Андрей уже не сомневался, что, оставшись вдвоем, они говорят иначе и теперь что-то скрывают от него.
— Что ж мы… потеряли? — спросил Андрей, глядя на брата в упор.
Саша выдержал взгляд, сказал с суровым спокойствием:
— Россию.
Разговор этот произошел поздно вечером, когда поезд подтягивался к Уфе…
Эшелон загнали на запасной путь. Была ночь; утомленные жарой и дорогой, люди спали, и никто не слышал, как отцепили и угнали паровоз.
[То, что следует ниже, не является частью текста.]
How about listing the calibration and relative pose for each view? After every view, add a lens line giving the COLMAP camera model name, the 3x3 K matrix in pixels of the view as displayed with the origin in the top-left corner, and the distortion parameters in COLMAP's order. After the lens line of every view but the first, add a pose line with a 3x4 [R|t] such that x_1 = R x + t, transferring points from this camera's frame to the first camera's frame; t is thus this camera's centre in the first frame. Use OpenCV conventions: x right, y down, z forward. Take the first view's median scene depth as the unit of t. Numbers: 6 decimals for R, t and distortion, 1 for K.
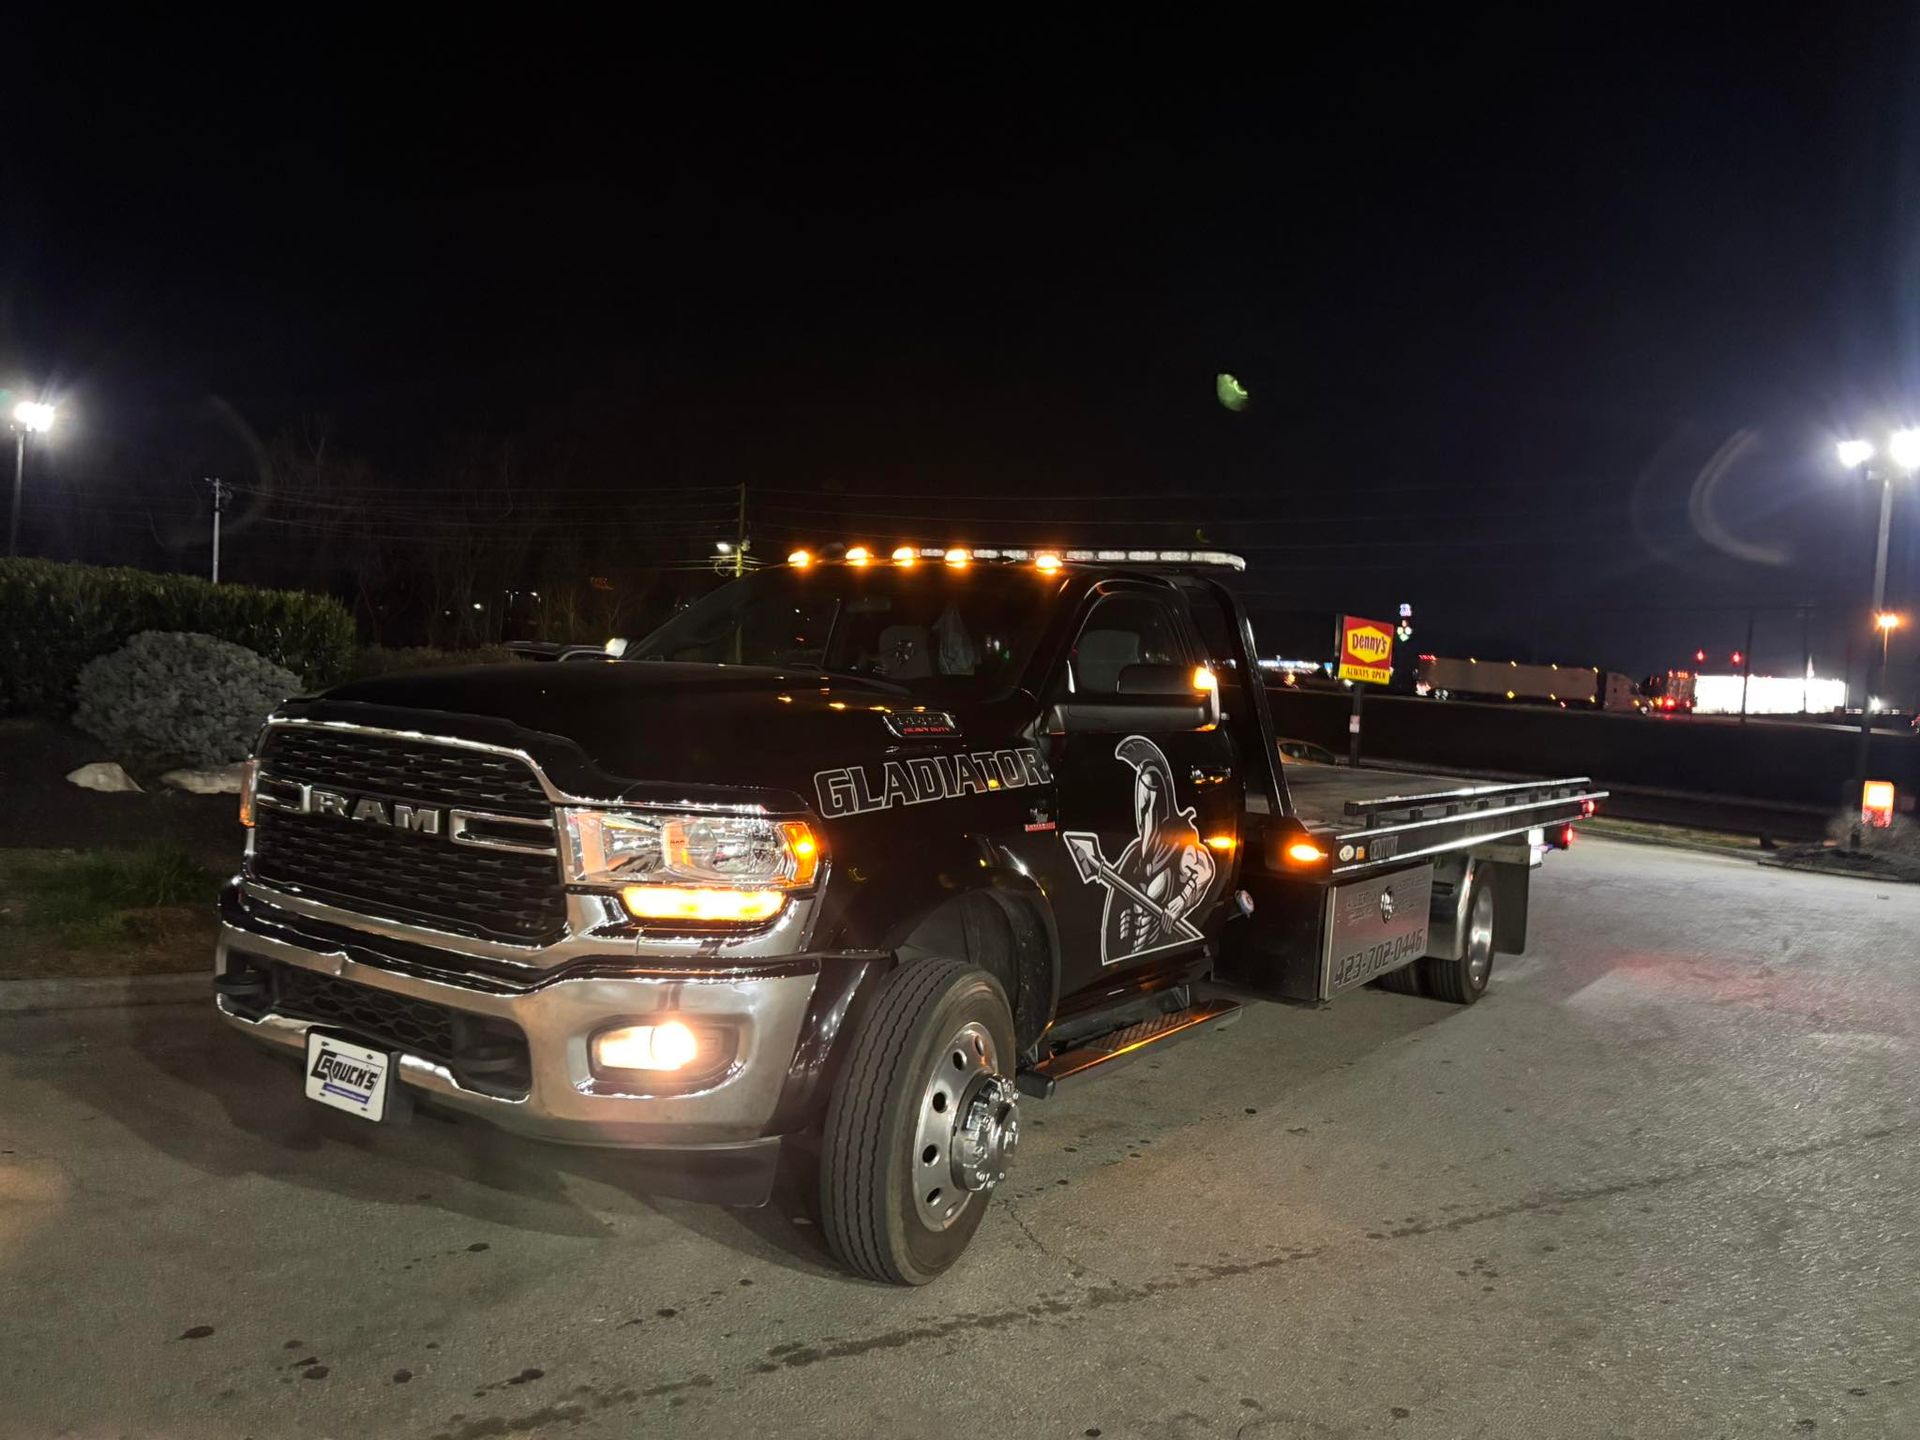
lens RADIAL K [[1445.1, 0, 918.4], [0, 1445.1, 687.9], [0, 0, 1]] dist [0.009109, 0.000013]
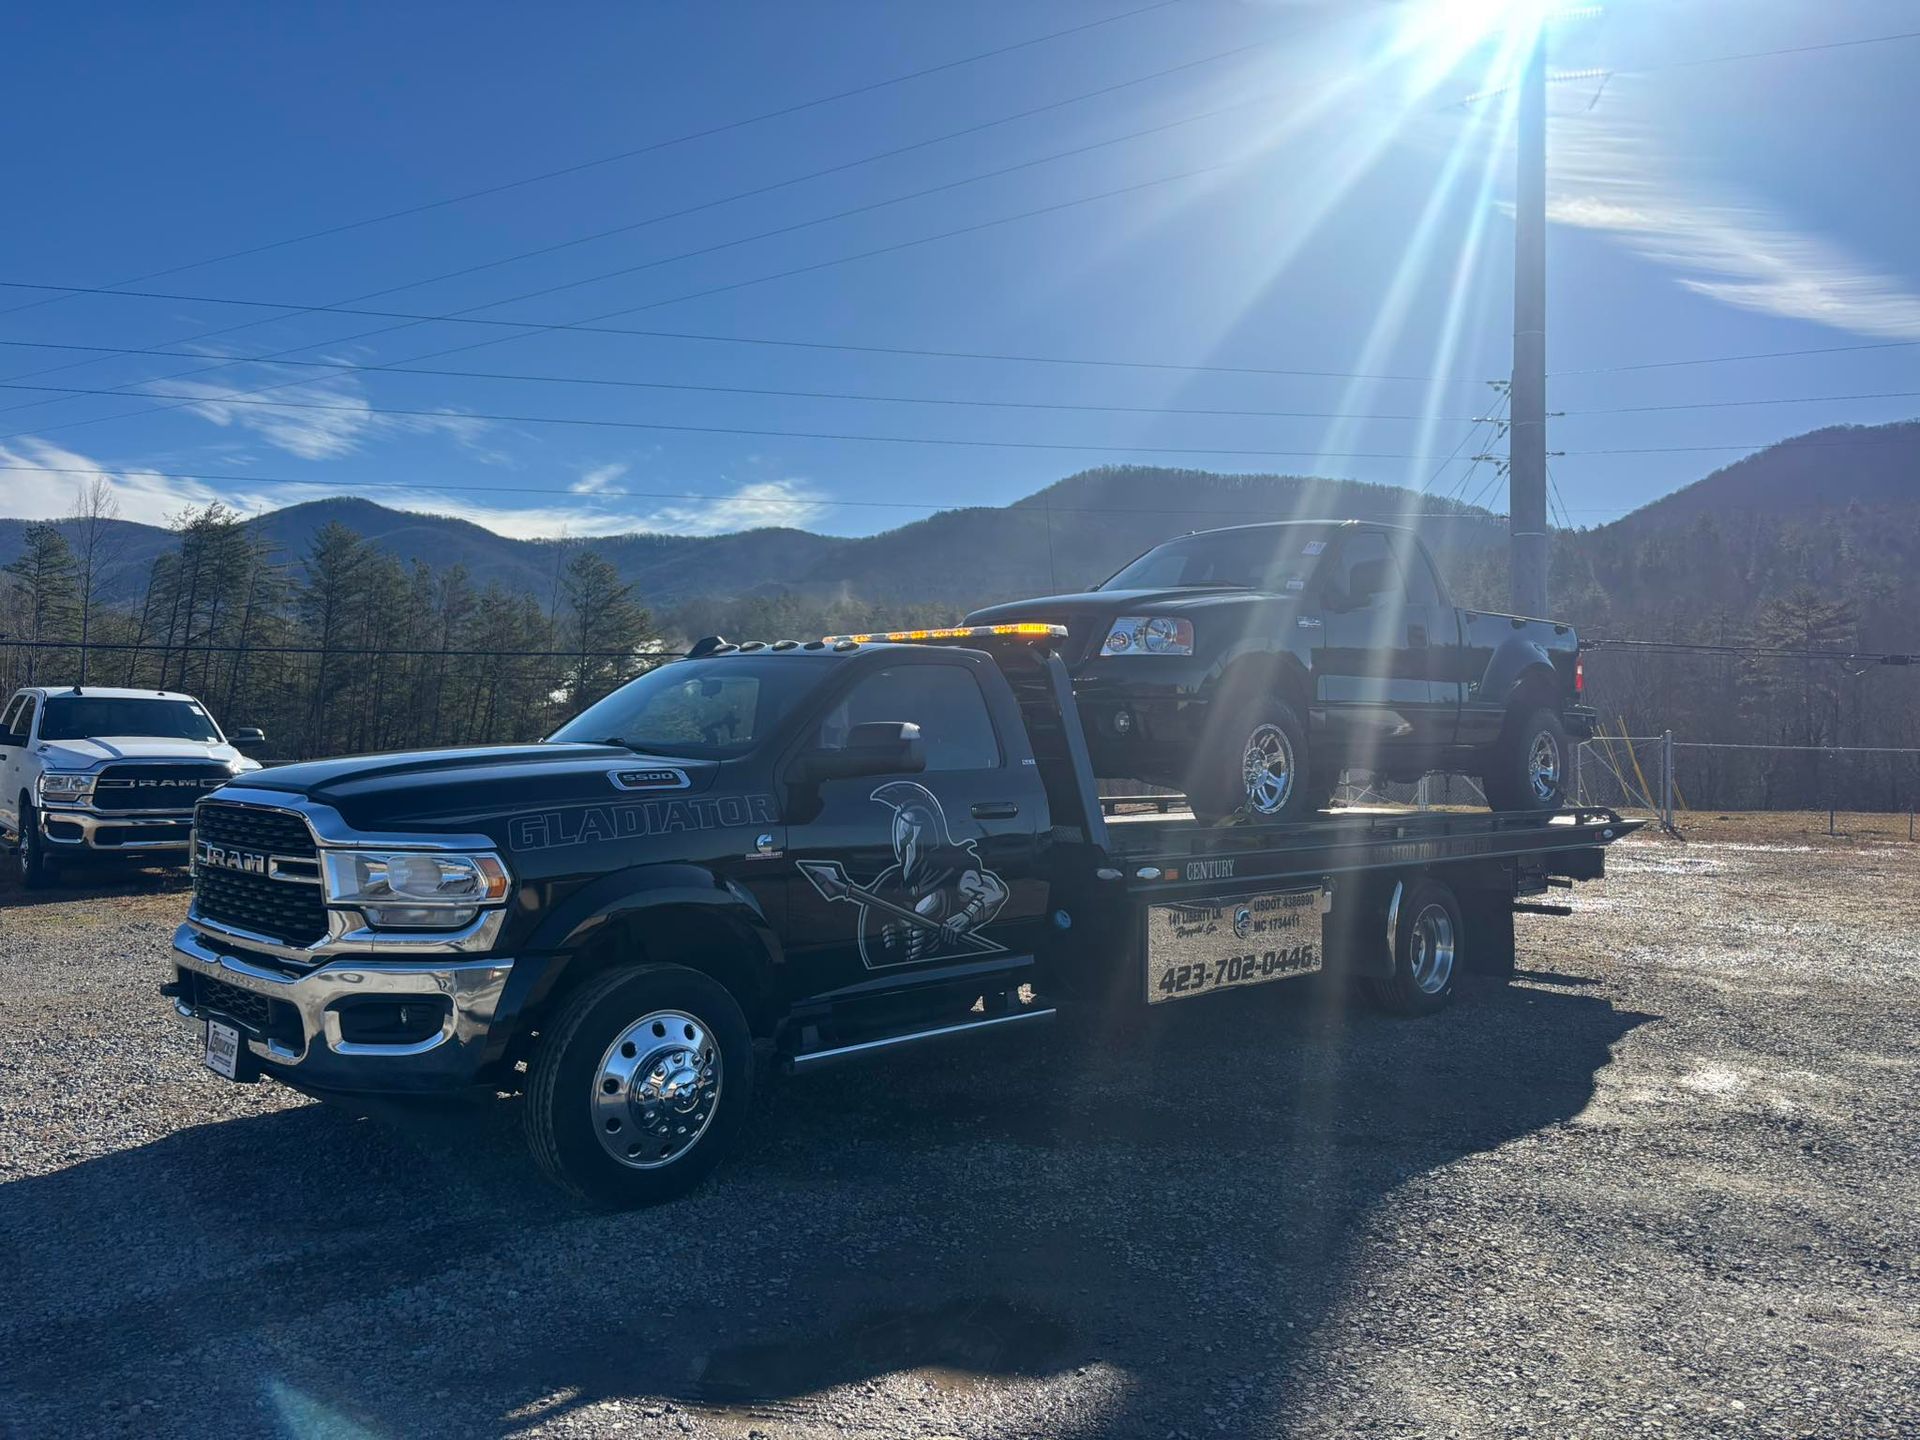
lens RADIAL K [[1416.5, 0, 940.6], [0, 1416.5, 708.2], [0, 0, 1]] dist [0.036565, -0.002137]
pose [[0.977111, -0.059672, -0.204191, 0.492583], [0.052216, 0.997764, -0.041715, 0.026329], [0.206224, 0.030098, 0.978042, -0.190921]]
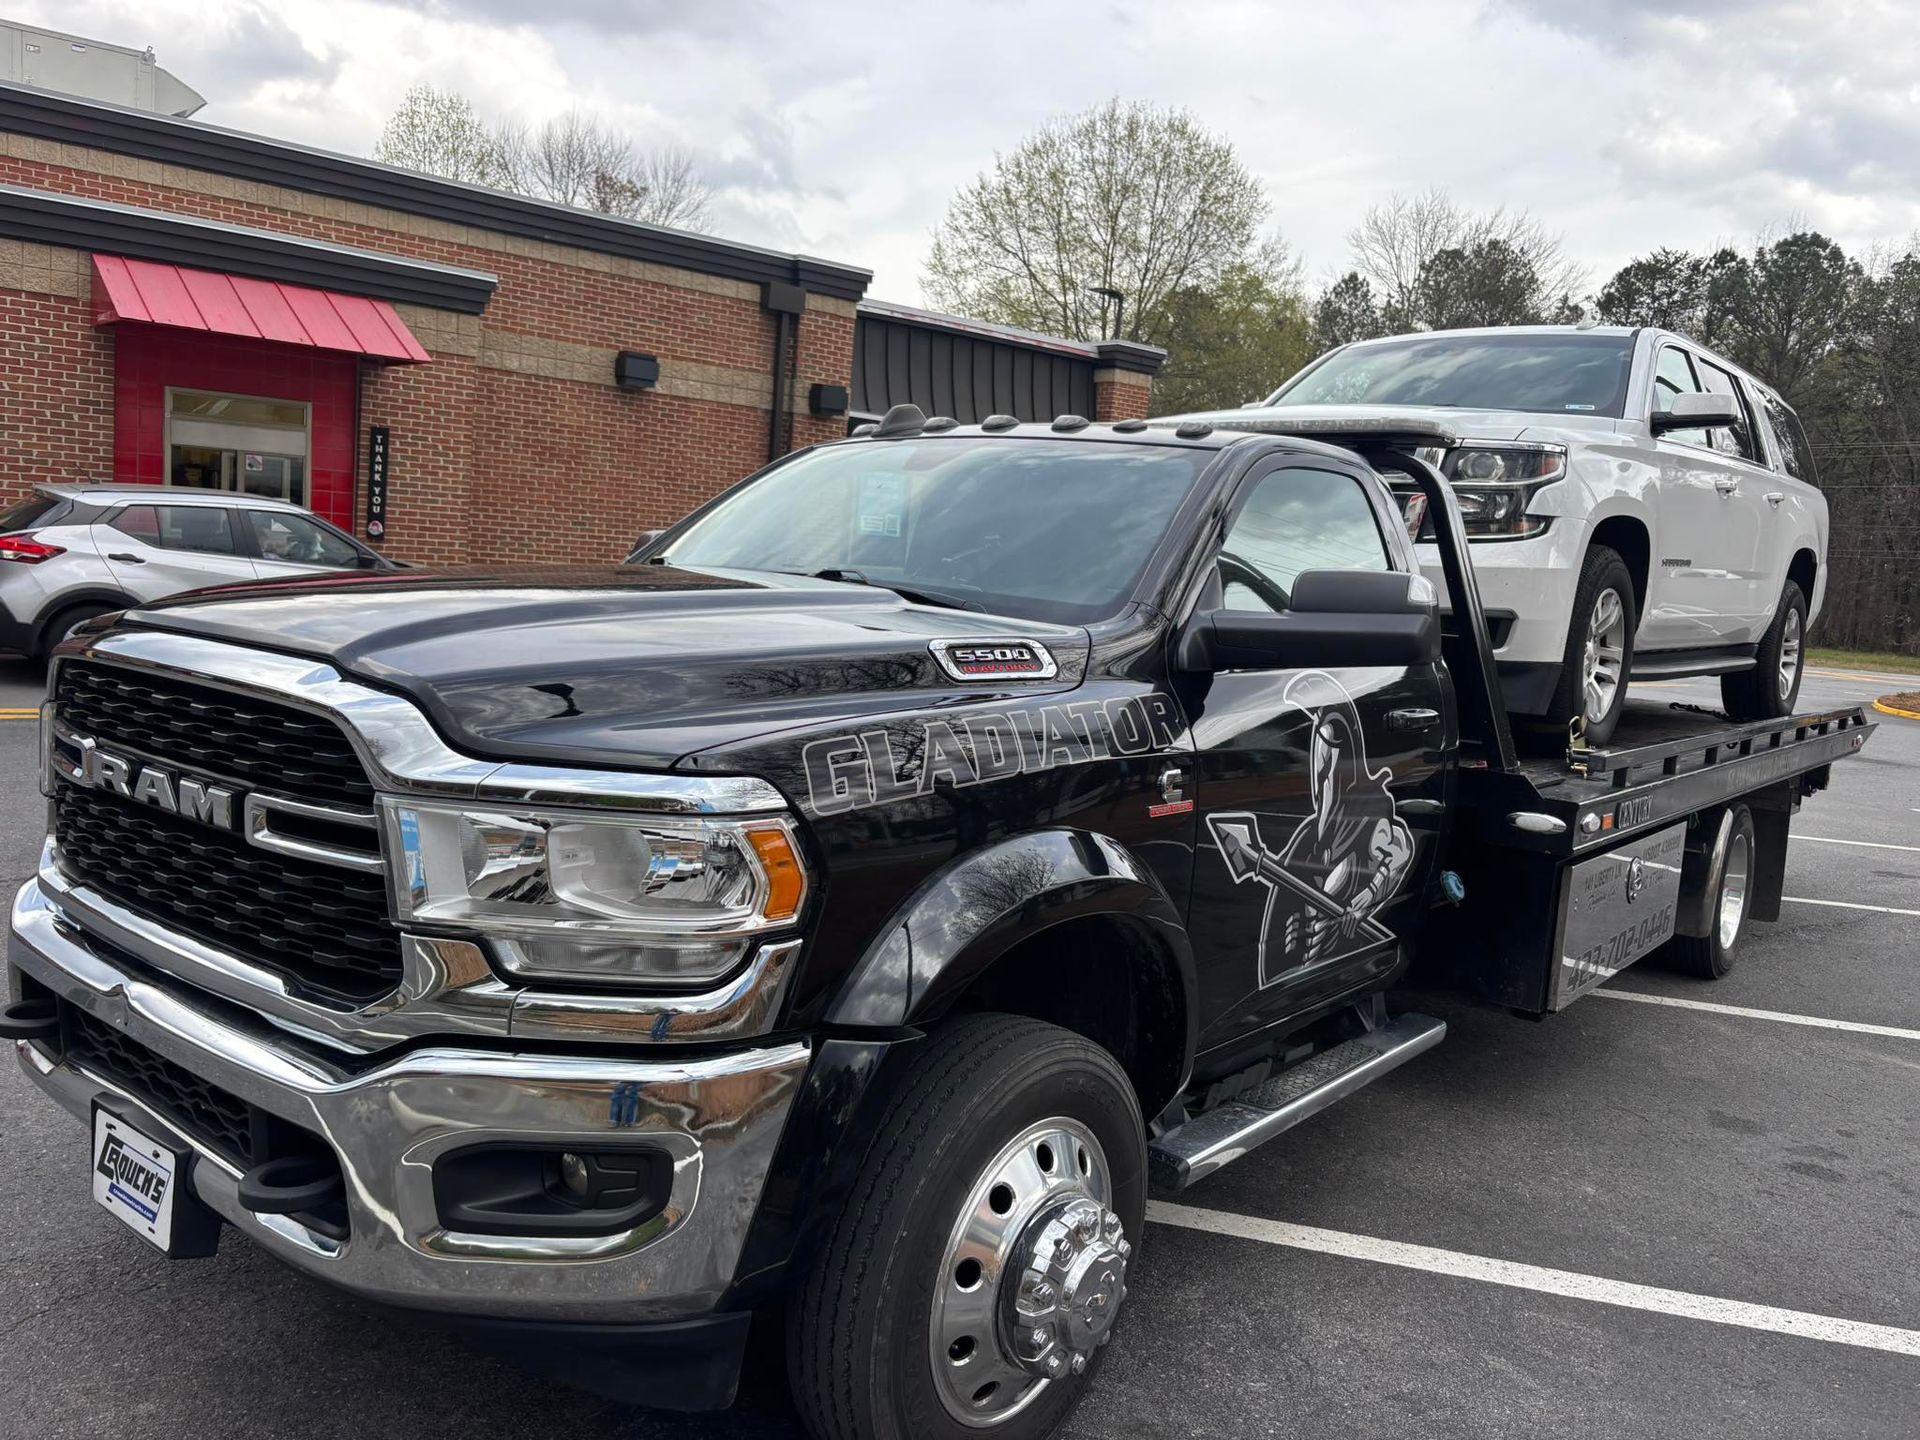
lens RADIAL K [[1463.8, 0, 928.1], [0, 1463.8, 685.9], [0, 0, 1]] dist [0.004409, -0.007043]
pose [[0.995887, 0.008791, -0.090175, 0.031140], [-0.002683, 0.997707, 0.067633, -0.008145], [0.090563, -0.067113, 0.993627, 0.303010]]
Проснулись, когда по вагонам пошли с проверкой документов. Сквозь окна были видны темные фигуры с винтовками, мельканье керосиновых фонарей, доносились окрики, ругань, плач. Из вагонов кого-то выводили и провожали до черной стены пакгауза, где накапливалась такая же черная, молчаливая толпа.
Андрей переложил голову сестры со своей груди на плечо брата и, ступая в потемках по узкому, забитому вещами проходу, пошел в тамбур. В это время с двух сторон вагона двинулись фонари и застучали по полу приклады. Андрей оказался среди спящих, будто вор, застигнутый врасплох. Он бы вернулся на свое место, но, ослепленный, не видел, куда поставить ногу.